|2 tbsp||(30 mL) Vegetable oil|
|3||Maple Leaf Prime Naturally® Boneless Skinless Chicken Breasts, cut into bite-size pieces|
|2-3 tbsp||(30-45 mL) Thai red curry paste|
|1 tsp||(5 mL) Lime zest|
|1 2/3 cup||(400 mL) Coconut cream|
|1 tbsp||(30 mL) Fish sauce|
|1 tsp||(5 mL) Brown sugar|
|1/2 tsp||(2 mL) Black pepper|
|1||(19 oz/540 mL) Can lychee fruit, drained|
|1||(8 oz/227 mL) Can bamboo shoots|
|1-2||Fresh Thai chilies, seeded and finely chopped|
|1/3 cup||(80 mL) Fresh basil or Thai basil|
HEAT oil in a large skillet over medium-high heat.
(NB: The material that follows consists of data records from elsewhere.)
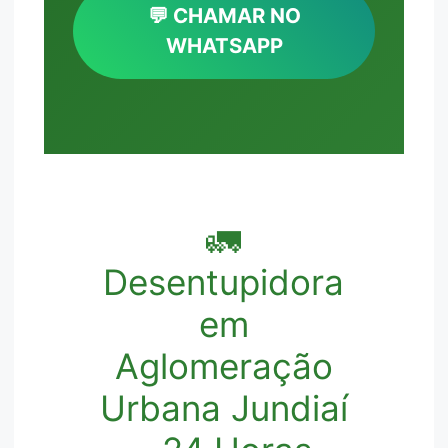
💬 CHAMAR NO
WHATSAPP
🚛
Desentupidora
em
Aglomeração
Urbana Jundiaí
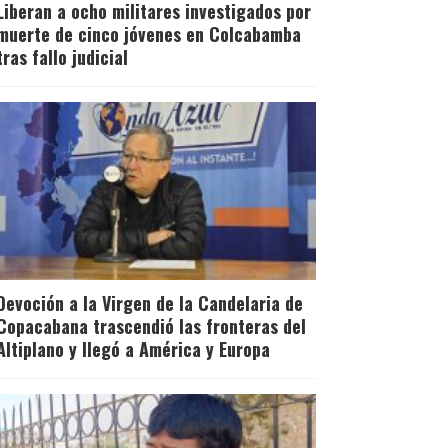
Liberan a ocho militares investigados por
muerte de cinco jóvenes en Colcabamba
tras fallo judicial
Devoción a la Virgen de la Candelaria de
Copacabana trascendió las fronteras del
Altiplano y llegó a América y Europa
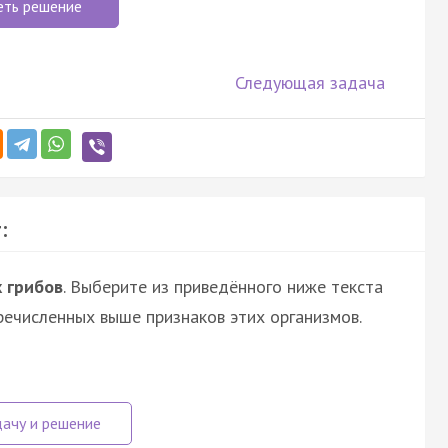
еть решение
Следующая задача
:
 грибов
. Выберите из приведённого ниже текста
речисленных выше признаков этих организмов.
Add chicken and cook for 6 to 7 minutes until brown on all sides and internal temperature has reached 165°F (74°C). Add curry paste and lime zest; stir until fragrant, about 30 seconds.
ADD ½ the coconut cream; cook stirring 1-2 minutes or until it begins to simmer. Stir in remaining coconut cream, fish sauce, brown sugar, black pepper, lychee fruits, bamboo shoots, chilies and basil. Heat for 1 to 2 minutes.
Serve piping hot over basmati or jasmine rice. Garnish with fresh basil.